There is no such thing as neoliberalism and it is destroying the left

by Thomas R. Wells

Abstract-word-cloud-for-Neoliberalism-with-related-tags-and-terms-Stock-PhotoThe left has been at war with neoliberalism since the 1980s. The result has been intellectual, political, and moral collapse.

The first problem is that there is no such thing as neoliberalism. It exists entirely as a critique by the left. It thus mirrors the fantasy of political correctness that the right rages against – indeed the resemblance is so great that I can repurpose Moira Weigel's elegant turn of phrase in her essay ‘Political correctness: how the right invented a phantom enemy'

[U]pon closer examination, "political correctness neoliberalism" becomes an impossibly slippery concept. The term is what Ancient Greek rhetoricians would have called an "exonym": a term for another group, which signals that the speaker does not belong to it. Nobody ever describes themselves as "politically correct neoliberal". The phrase is only ever an accusation.
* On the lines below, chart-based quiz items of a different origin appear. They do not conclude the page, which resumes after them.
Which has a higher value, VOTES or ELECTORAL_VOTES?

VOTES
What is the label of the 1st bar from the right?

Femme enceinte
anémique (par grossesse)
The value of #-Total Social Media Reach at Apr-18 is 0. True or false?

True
Since no one admits to being neoliberal – unless they are trolling leftists for the lulz – the entire theoretical apparatus of neoliberalism is written by leftists, either for each other or for the general public. The theory of neoliberalism thus consists of whatever you want to argue against right now – it is a classic man of straw, invented anew by every critic. Some claim that neoliberalism is something to do with how neoclassical economics look at the world (Foucault), or else US capitalist imperialism (David Harvey), or else selfishness masquerading as meritocracy (George Monbiot), and so on. Neoliberalism has been terribly convenient for the left. They can blame it for anything they hate about the modern world.
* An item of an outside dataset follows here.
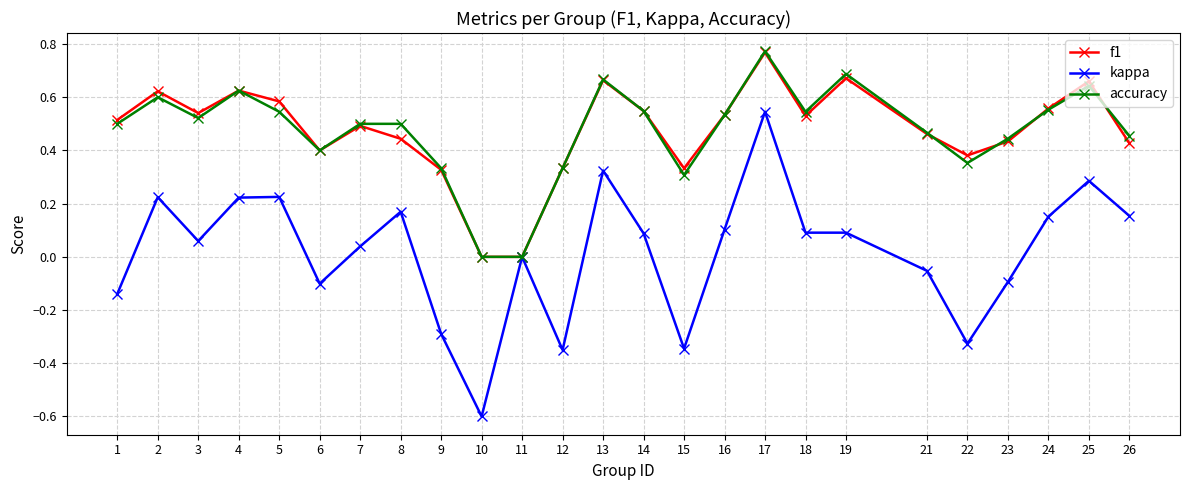

At 15, list the series in order from smallest to largest.

kappa, accuracy, f1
But that very convenience is a problem.

If your theory can explain everything and its opposite then you have mistaken emotional catharsis for intellectual rigour. You are not making progress in understanding how the world works and could be made to work better. Sometimes China is claimed as a counter-example to neoliberalism – because it got rich quick without following conventional economics rules like free trade or property rights. Sometimes it is claimed as a paradigm of neoliberalism – because it is an evil crony-capitalist state run for the benefit of well-connected political insiders. Sometimes you have to wonder what world these anti-neoliberals are living in. They bleat continually about deregulation, for instance, when the most obvious thing about contemporary capitalism post 1980 is the scale of the regulation – as our politicians shifted to governing the economy by arms length rules instead of direct managerial control. They complain that neoliberal exploitation is making the world poorer and more unequal, which is about as wrong as it is possible to be.

This theorising by emotion is at the root of the Left's intellectual failings of the last decades. How could they develop a positive new idea to replace the failed socialist experiments when their understanding of themselves and their project is ‘anti-neoliberalism', i.e. as not-not-a-real-thing?
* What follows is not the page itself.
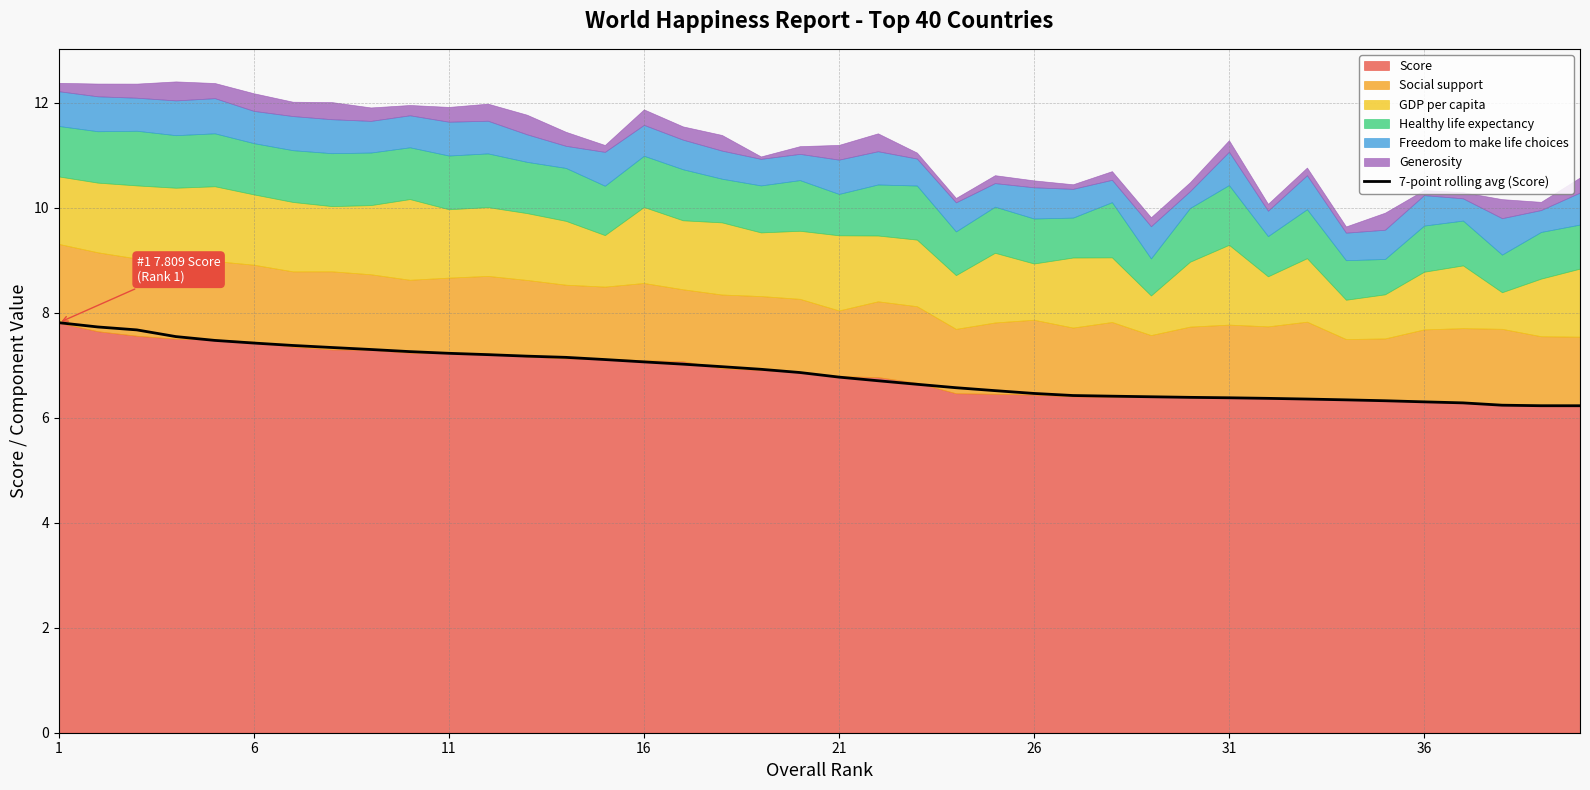

What is the maximum value shown in the chart?

7.8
It is the Left's intellectual failings in turn that are responsible for its political failures. It has no vision of a brighter future of real equality and democracy and no idea either of what to do about the problems of today. The Left once engaged us in a radical principled utopian politics of the future which, even if we disagreed, lifted our imaginations to see other possibilities. Now all they have to offer is a sullen backward looking risk-averse ‘protectivism'. They strive to protect the losers of modernity's twists and turns – like Walloon dairy farmers unwilling to compete with Canadian cows, or Barcelonans priced out of a tourism fuelled real-estate boom – by blocking the trade deals with dastardly foreigners and killing the tourism industry. They offer no real hope to the losers of a better future, only more causes for anxiety. No wonder their voters are leaving, for other populists who at least promise to make them winners instead.

Yet here neoliberalism is once again convenient, not as theory but as conspiracy. The truth of politics is a shadowy conspiracy of the elites over and against the true will of the people. The institutions of liberal democracy, of law, of government, of international treaties, the media, and everything else are all no more than components of the giant neoliberal corruption machine. Jeremy Corbyn's suspicion of the lying press permeates every interview. You may not think it makes him sound any more convincing, but it does provide him with the excuse he needs to explain why Theresa May now governs a one-party state.

Here, finally, is the moral bankruptcy of the Left. The only thing they have managed to achieve in 40 years of anti-neoliberalism is to undermine trust in liberal democracy, in all that politics can achieve within the system and to improve it. Liberal democracy – by which such radical ideas as universal free healthcare were achieved – is the problem to be overcome. The only politics left is populist revolt against the system itself. Welcome to Trumpland.